巨人ドラ1関大の金丸夢斗は最大6球団競合か…外れ1位は富士大の佐藤柳之介や花咲徳栄の石塚裕惺ら候補

23年のドラフトで西舘の交渉権を獲得した阿部監督(左は新庄監督)

 巨人は24日の「プロ野球ドラフト会議 supported by リポビタンD」(午後4時50分開始)で、競合覚悟で関大の金丸夢斗投手(21)を1位指名する。くじ引き役は、昨年のドラフトで、日本ハム・新庄監督との一騎打ちを制して西舘を引き当てた阿部慎之助監督(45)。最大6球団の競合が予想されるが、4球団以上の競合で当てれば球団では80年の原辰徳、92年の松井秀喜以来。32年前に長嶋監督がゴジラを引き当てた時同様、残りくじを信じて最速154キロ左腕獲得を目指す。

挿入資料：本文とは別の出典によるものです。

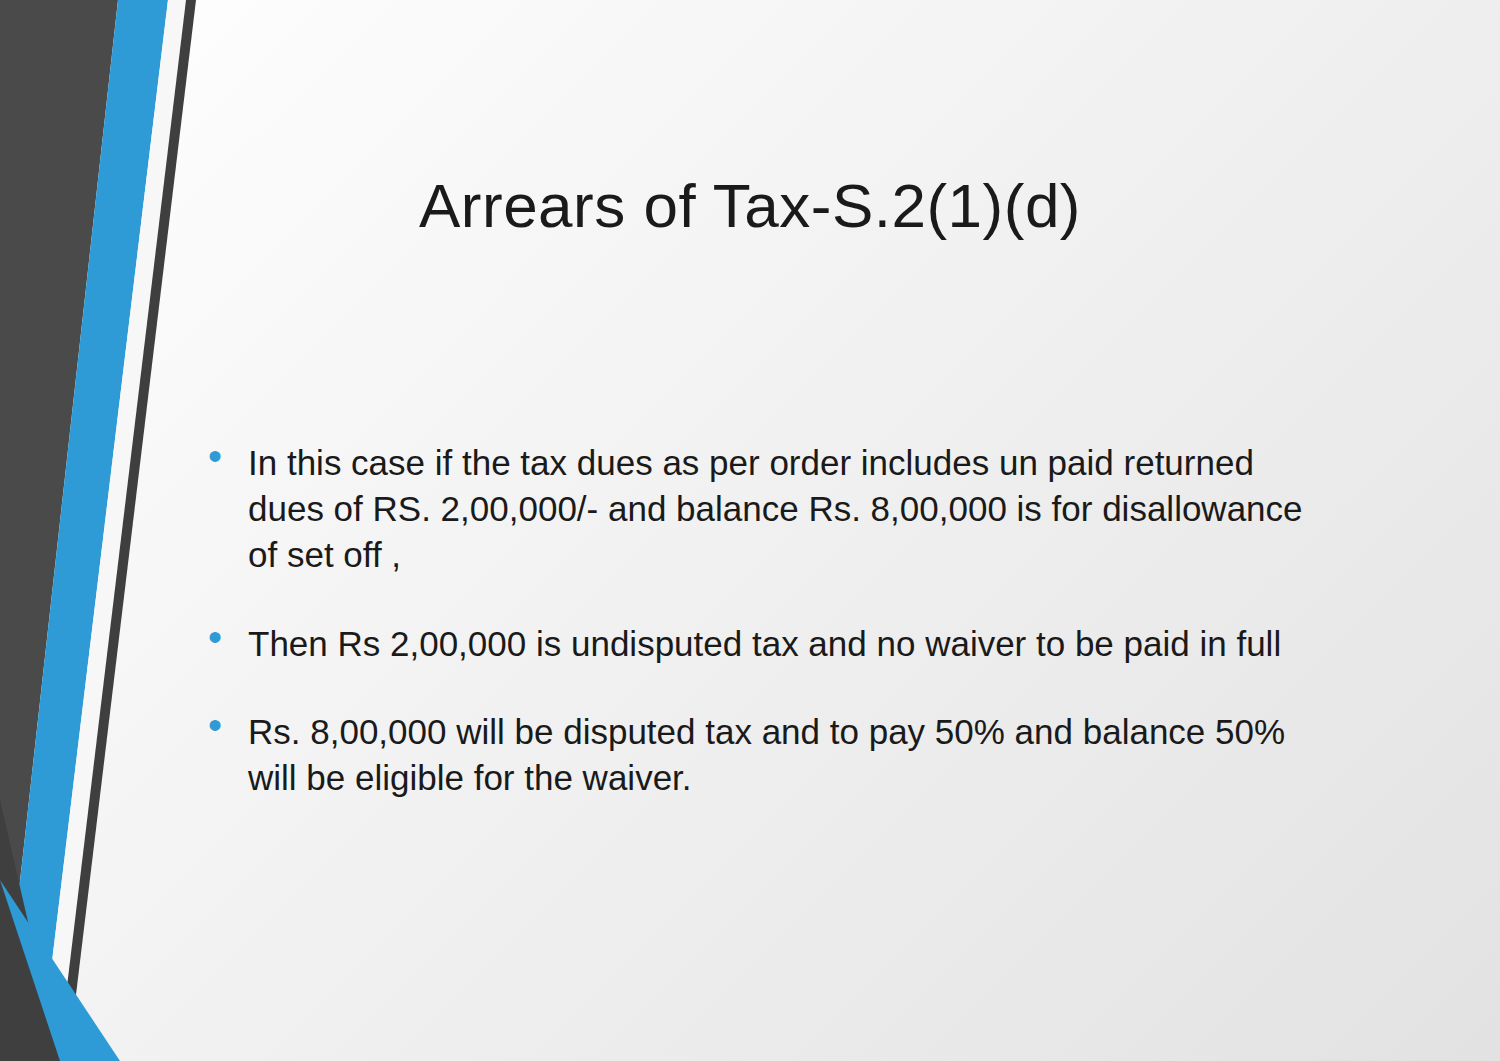Arrears of Tax-S.2(1)(d)
In this case if the tax dues as per order includes un paid returned dues of RS. 2,00,000/- and balance Rs. 8,00,000 is for disallowance of set off ,
Then Rs 2,00,000 is undisputed tax and no waiver to be paid in full
Rs. 8,00,000 will be disputed tax and to pay 50% and balance 50% will be eligible for the waiver.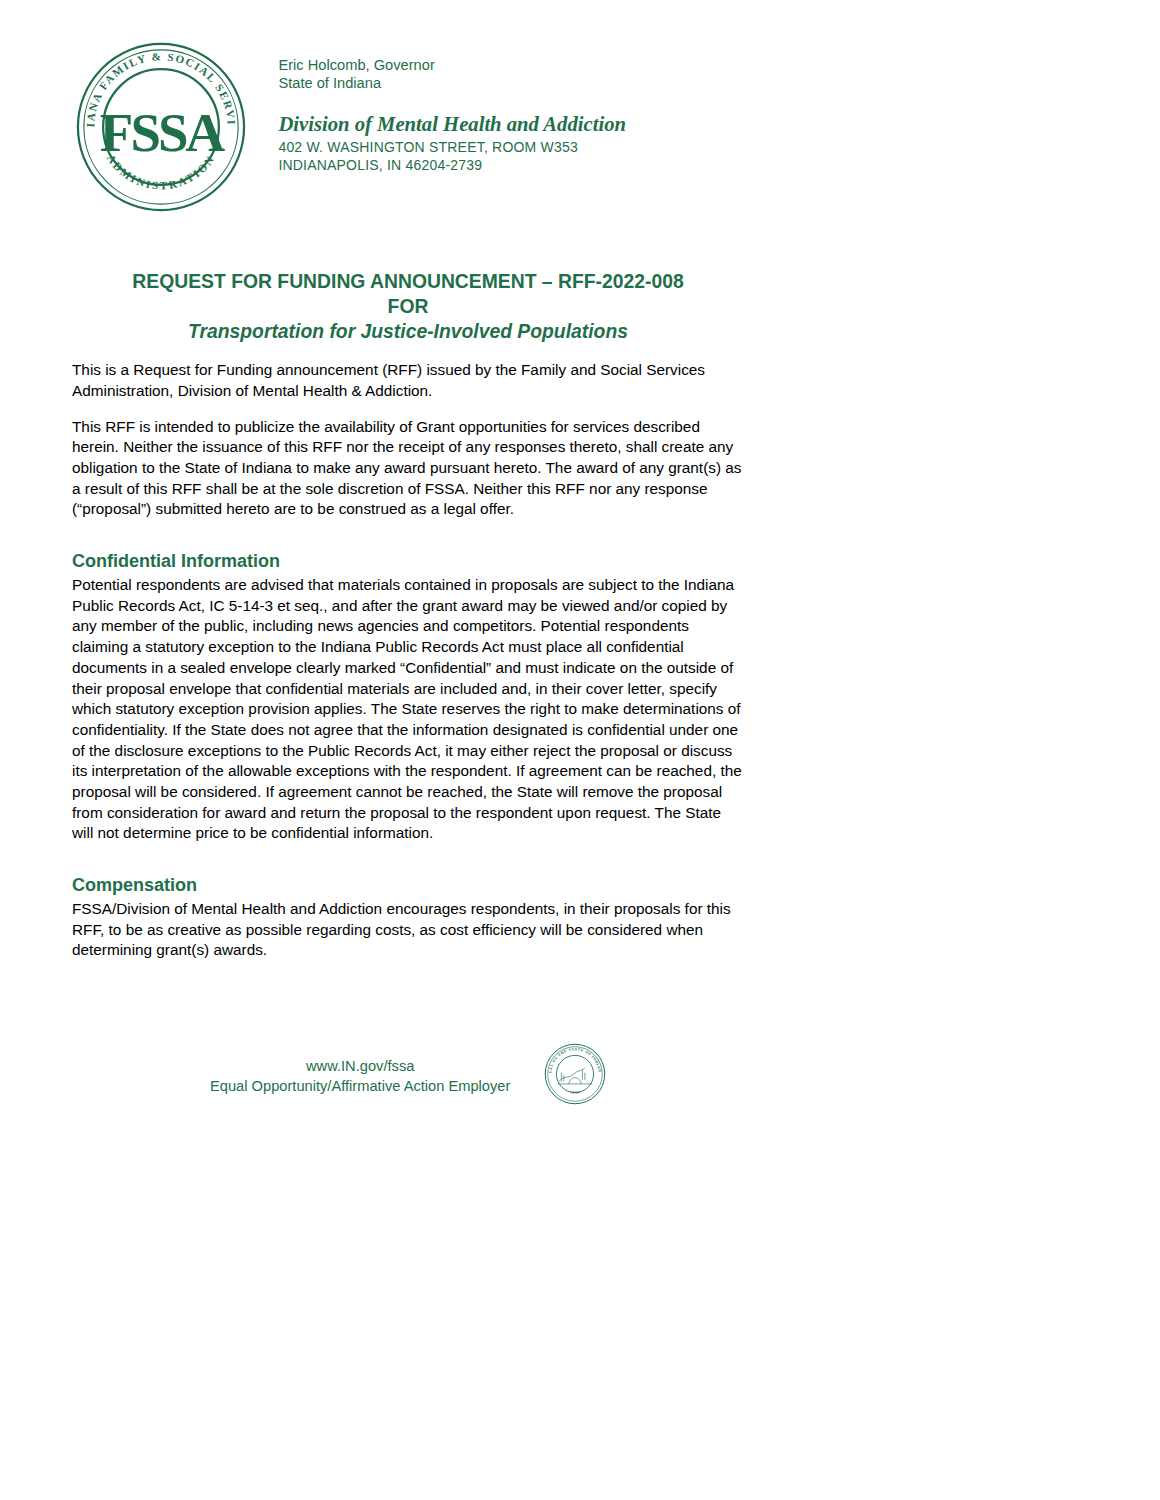INDIANA FAMILY & SOCIAL SERVICES ADMINISTRATION FSSA
Eric Holcomb, Governor
State of Indiana
Division of Mental Health and Addiction
402 W. WASHINGTON STREET, ROOM W353
INDIANAPOLIS, IN 46204-2739
REQUEST FOR FUNDING ANNOUNCEMENT – RFF-2022-008 FOR Transportation for Justice-Involved Populations
This is a Request for Funding announcement (RFF) issued by the Family and Social Services Administration, Division of Mental Health & Addiction.
This RFF is intended to publicize the availability of Grant opportunities for services described herein. Neither the issuance of this RFF nor the receipt of any responses thereto, shall create any obligation to the State of Indiana to make any award pursuant hereto. The award of any grant(s) as a result of this RFF shall be at the sole discretion of FSSA. Neither this RFF nor any response (“proposal”) submitted hereto are to be construed as a legal offer.
Confidential Information
Potential respondents are advised that materials contained in proposals are subject to the Indiana Public Records Act, IC 5-14-3 et seq., and after the grant award may be viewed and/or copied by any member of the public, including news agencies and competitors. Potential respondents claiming a statutory exception to the Indiana Public Records Act must place all confidential documents in a sealed envelope clearly marked “Confidential” and must indicate on the outside of their proposal envelope that confidential materials are included and, in their cover letter, specify which statutory exception provision applies. The State reserves the right to make determinations of confidentiality. If the State does not agree that the information designated is confidential under one of the disclosure exceptions to the Public Records Act, it may either reject the proposal or discuss its interpretation of the allowable exceptions with the respondent. If agreement can be reached, the proposal will be considered. If agreement cannot be reached, the State will remove the proposal from consideration for award and return the proposal to the respondent upon request. The State will not determine price to be confidential information.
Compensation
FSSA/Division of Mental Health and Addiction encourages respondents, in their proposals for this RFF, to be as creative as possible regarding costs, as cost efficiency will be considered when determining grant(s) awards.
www.IN.gov/fssa
Equal Opportunity/Affirmative Action Employer
SEAL OF THE STATE OF INDIANA 1816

 意中のサウスポーとの縁を信じて運命の日に臨む。巨人はアマNO1投手で最速154キロの即戦力左腕・金丸の1位指名が確実だ。最大6球団とも目される競合の中、くじ引き役は阿部監督が務める。スカウト会議に参加した22日に「どうなるんだろうね。本当それしかないんだけど。どうなっちゃうんだろうなって」と心境を明かしていた指揮官が球団初の快挙に挑む。

 巨人は過去に80年の東海大・原辰徳、92年の星稜・松井秀喜を4球団抽選で当てた例はあるが、5球団以上の競合では一度もない。今回、金丸は5球団以上で競合の可能性もあり、セ・リーグ優勝の巨人はくじを引く順番が最後。阿部監督が「残り物に福がある。そう思って行くしかないからね」と話していたように、願うしかない。92年は長嶋茂雄監督が残りくじで松井を引き当てており、恩師のミスター級のミラクルを狙う。

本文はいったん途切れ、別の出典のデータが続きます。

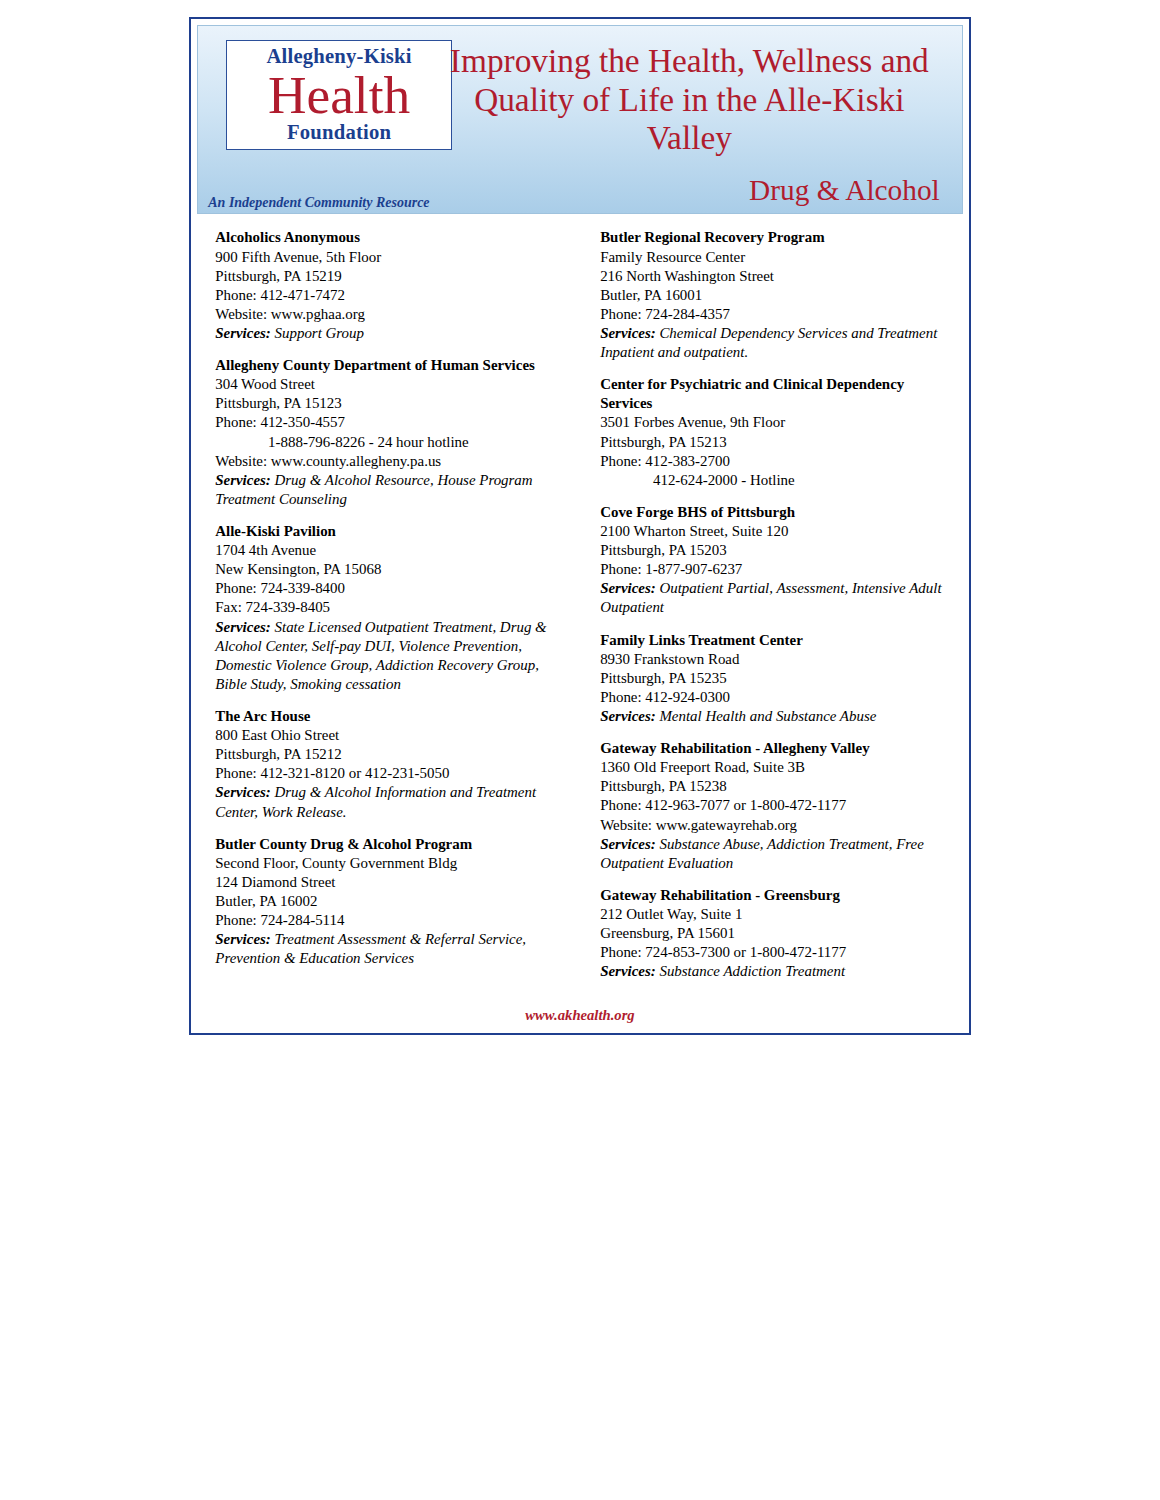Allegheny-Kiski
Health
Foundation
Improving the Health, Wellness and Quality of Life in the Alle-Kiski Valley
Drug & Alcohol
An Independent Community Resource
Alcoholics Anonymous
900 Fifth Avenue, 5th Floor
Pittsburgh, PA 15219
Phone: 412-471-7472
Website: www.pghaa.org
Services: Support Group
Allegheny County Department of Human Services
304 Wood Street
Pittsburgh, PA 15123
Phone: 412-350-4557
1-888-796-8226 - 24 hour hotline
Website: www.county.allegheny.pa.us
Services: Drug & Alcohol Resource, House Program Treatment Counseling
Alle-Kiski Pavilion
1704 4th Avenue
New Kensington, PA 15068
Phone: 724-339-8400
Fax: 724-339-8405
Services: State Licensed Outpatient Treatment, Drug & Alcohol Center, Self-pay DUI, Violence Prevention, Domestic Violence Group, Addiction Recovery Group, Bible Study, Smoking cessation
The Arc House
800 East Ohio Street
Pittsburgh, PA 15212
Phone: 412-321-8120 or 412-231-5050
Services: Drug & Alcohol Information and Treatment Center, Work Release.
Butler County Drug & Alcohol Program
Second Floor, County Government Bldg
124 Diamond Street
Butler, PA 16002
Phone: 724-284-5114
Services: Treatment Assessment & Referral Service, Prevention & Education Services
Butler Regional Recovery Program
Family Resource Center
216 North Washington Street
Butler, PA 16001
Phone: 724-284-4357
Services: Chemical Dependency Services and Treatment Inpatient and outpatient.
Center for Psychiatric and Clinical Dependency Services
3501 Forbes Avenue, 9th Floor
Pittsburgh, PA 15213
Phone: 412-383-2700
412-624-2000 - Hotline
Cove Forge BHS of Pittsburgh
2100 Wharton Street, Suite 120
Pittsburgh, PA 15203
Phone: 1-877-907-6237
Services: Outpatient Partial, Assessment, Intensive Adult Outpatient
Family Links Treatment Center
8930 Frankstown Road
Pittsburgh, PA 15235
Phone: 412-924-0300
Services: Mental Health and Substance Abuse
Gateway Rehabilitation - Allegheny Valley
1360 Old Freeport Road, Suite 3B
Pittsburgh, PA 15238
Phone: 412-963-7077 or 1-800-472-1177
Website: www.gatewayrehab.org
Services: Substance Abuse, Addiction Treatment, Free Outpatient Evaluation
Gateway Rehabilitation - Greensburg
212 Outlet Way, Suite 1
Greensburg, PA 15601
Phone: 724-853-7300 or 1-800-472-1177
Services: Substance Addiction Treatment
www.akhealth.org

 昨年は中大・西舘の1位指名が日本ハムと2球団で競合。就任直後の阿部監督が、母校の後輩獲得に向けて新庄監督と一騎打ちの抽選に臨んだ。事前のゲン担ぎは何にもせず、「競合になっても絶対大丈夫と自分に言い聞かせて」と強い気落ちで抽選箱の前に立ち、先に引いた新庄監督に次いで右手で引いた残りくじが当たり。「交渉権確定」の文字を見た瞬間、跳びはねてガッツポーズした。今年も新庄監督を上回った強運、歓喜の再現に期待がかかる。

 今季15勝で最多勝、最高勝率に輝いた菅野がメジャー挑戦する方向で、穴を埋める即戦力投手は補強ポイント。関西学生リーグで3年秋から今秋まで72イニング連続自責点0と圧倒した金丸は何としても欲しい逸材だ。巨人は原前監督が22年に阪神との2球団競合で浅野を引き当てており、1位抽選で3年連続当たりとなれば、これも球団史上初。新たな歴史を刻む。

 この日はスカウト陣が都内の球団事務所で最終確認。外れ1位は当日の他球団の動向次第だが、金丸と同じ即戦力左腕だと富士大・佐藤柳之介投手らの評価が高そうだ。将来性のある高校生野手に切り替えた場合は、花咲徳栄の大型遊撃手・石塚裕惺が候補に挙がるが、石塚が外れ1位で残っている際は再び競合、抽選となる可能性もあり流動的だ。

 前日時点で指名公表は広島の明大・宗山だけ。近年まれに見る情報戦となる中、巨人は1位・金丸で勝負に出る。5球団以上の抽選での当たりと、3年連続のくじ的中というダブル快挙を、阿部監督のゴッドハンドに託す。(片岡 優帆)

 〇…巨人などの1位候補に挙がる関大・金丸は22日に関西学生リーグの全日程を終え、この日は取材対応がなかった。今春に腰を痛めた影響で秋はリリーフのみの登板だったが、大学4年間の通算49登板で、18連勝を含む20勝3敗、防御率0・83。奪三振は312で、奪三振率は11・7を誇る。ドラフトの目玉は「ご縁があった球団に尽くそうと思っています」と、12球団OKの姿勢で運命の瞬間を待つ。

 ◆金丸 夢斗(かねまる・ゆめと)2003年2月1日、神戸市生まれ。21歳。小学1年時に野球を始め、3年時から本格的に投手。広陵中では軟式野球部。神港橘では1年秋に背番号10でベンチ入り。3年夏の県独自大会8強入り(コロナ禍のため5回戦で打ち切り)が最高成績。関大では1年秋からリーグ戦登板。最速154キロを誇り、関西学生リーグ通算20勝。177センチ、77キロ。左投左打。